> [Supplied records]
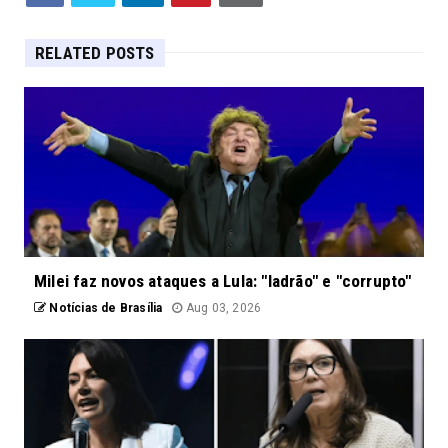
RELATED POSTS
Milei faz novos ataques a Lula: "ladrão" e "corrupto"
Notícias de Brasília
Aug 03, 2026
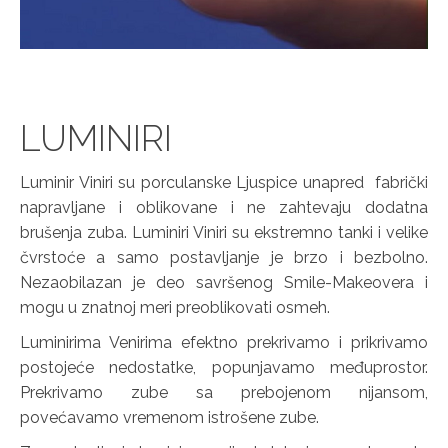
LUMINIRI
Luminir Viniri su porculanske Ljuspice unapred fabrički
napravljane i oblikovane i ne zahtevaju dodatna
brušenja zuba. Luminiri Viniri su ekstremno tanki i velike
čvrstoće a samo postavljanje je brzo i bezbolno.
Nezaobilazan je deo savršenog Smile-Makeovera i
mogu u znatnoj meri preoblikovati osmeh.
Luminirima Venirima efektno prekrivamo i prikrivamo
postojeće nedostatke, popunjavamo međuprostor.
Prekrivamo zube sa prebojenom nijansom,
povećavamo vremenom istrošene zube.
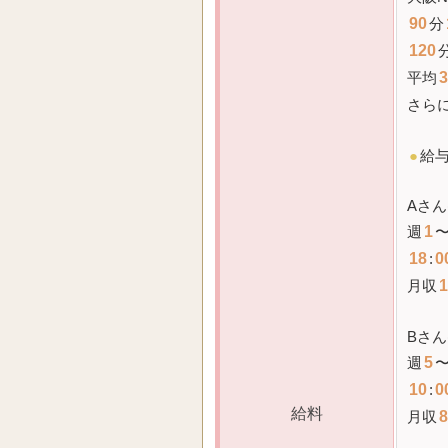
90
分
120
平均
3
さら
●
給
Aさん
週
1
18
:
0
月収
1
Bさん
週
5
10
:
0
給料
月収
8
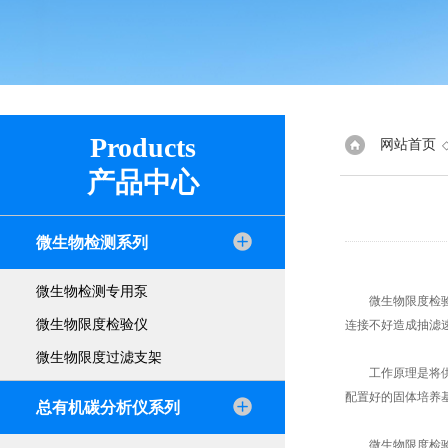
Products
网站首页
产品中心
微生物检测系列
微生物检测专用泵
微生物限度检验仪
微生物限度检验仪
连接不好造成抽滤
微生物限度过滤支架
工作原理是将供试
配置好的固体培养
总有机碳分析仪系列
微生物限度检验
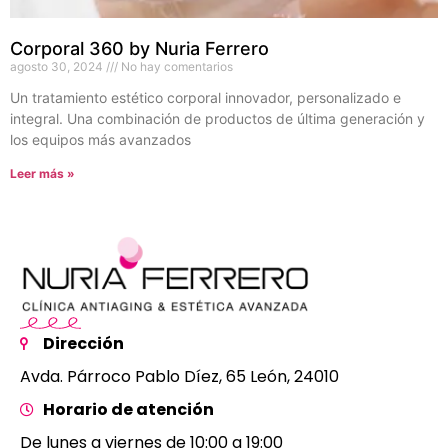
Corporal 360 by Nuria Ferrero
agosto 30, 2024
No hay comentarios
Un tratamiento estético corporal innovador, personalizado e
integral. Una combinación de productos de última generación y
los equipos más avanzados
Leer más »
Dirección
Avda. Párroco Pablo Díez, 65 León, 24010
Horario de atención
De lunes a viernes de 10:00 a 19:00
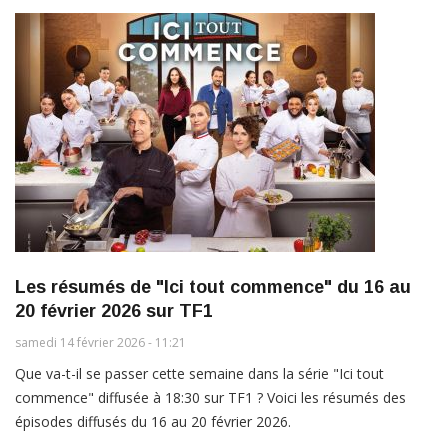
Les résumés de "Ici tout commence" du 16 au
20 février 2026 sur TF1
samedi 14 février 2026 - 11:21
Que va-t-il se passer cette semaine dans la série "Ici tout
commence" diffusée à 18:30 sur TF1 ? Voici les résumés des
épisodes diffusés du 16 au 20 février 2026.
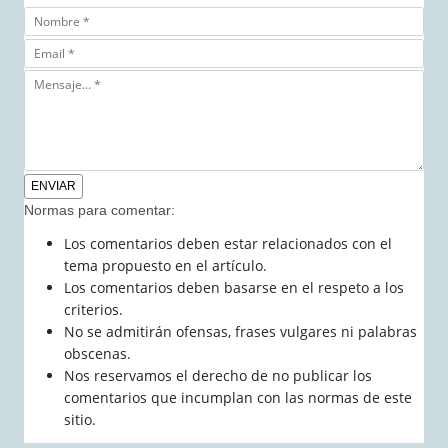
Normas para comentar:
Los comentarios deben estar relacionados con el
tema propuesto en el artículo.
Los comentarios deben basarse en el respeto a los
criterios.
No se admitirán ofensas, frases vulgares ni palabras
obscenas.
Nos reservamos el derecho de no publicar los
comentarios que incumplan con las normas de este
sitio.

> [To do] A word-for-word copy of the lines from the one containing "povećavamo vremenom istrošene zube." through the last line of the records is what is wanted, without pictures and without any other line.

> [Reply]
povećavamo vremenom istrošene zube.
90
分
120
平均
3
さら
●
給
Aさん
週
1
18
:
0
月収
1
Bさん
週
5
10
:
0
給料
月収
8
Products
网站首页
产品中心
微生物检测系列
微生物检测专用泵
微生物限度检验仪
微生物限度检验仪
连接不好造成抽滤
微生物限度过滤支架
工作原理是将供试
配置好的固体培养
总有机碳分析仪系列
微生物限度检验
Corporal 360 by Nuria Ferrero
agosto 30, 2024
No hay comentarios
Un tratamiento estético corporal innovador, personalizado e
integral. Una combinación de productos de última generación y
los equipos más avanzados
Leer más »
Dirección
Avda. Párroco Pablo Díez, 65 León, 24010
Horario de atención
De lunes a viernes de 10:00 a 19:00
Les résumés de "Ici tout commence" du 16 au
20 février 2026 sur TF1
samedi 14 février 2026 - 11:21
Que va-t-il se passer cette semaine dans la série "Ici tout
commence" diffusée à 18:30 sur TF1 ? Voici les résumés des
épisodes diffusés du 16 au 20 février 2026.
Normas para comentar:
Los comentarios deben estar relacionados con el
tema propuesto en el artículo.
Los comentarios deben basarse en el respeto a los
criterios.
No se admitirán ofensas, frases vulgares ni palabras
obscenas.
Nos reservamos el derecho de no publicar los
comentarios que incumplan con las normas de este
sitio.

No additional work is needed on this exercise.